*Work required*
Return every line of the listing below so that it matches the original exactly.

######

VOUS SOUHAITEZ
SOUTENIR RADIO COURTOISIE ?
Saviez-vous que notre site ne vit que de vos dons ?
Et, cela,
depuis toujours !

######

*Expected answer*
VOUS SOUHAITEZ
SOUTENIR RADIO COURTOISIE ?
Saviez-vous que notre site ne vit que de vos dons ?
Et, cela,
depuis toujours !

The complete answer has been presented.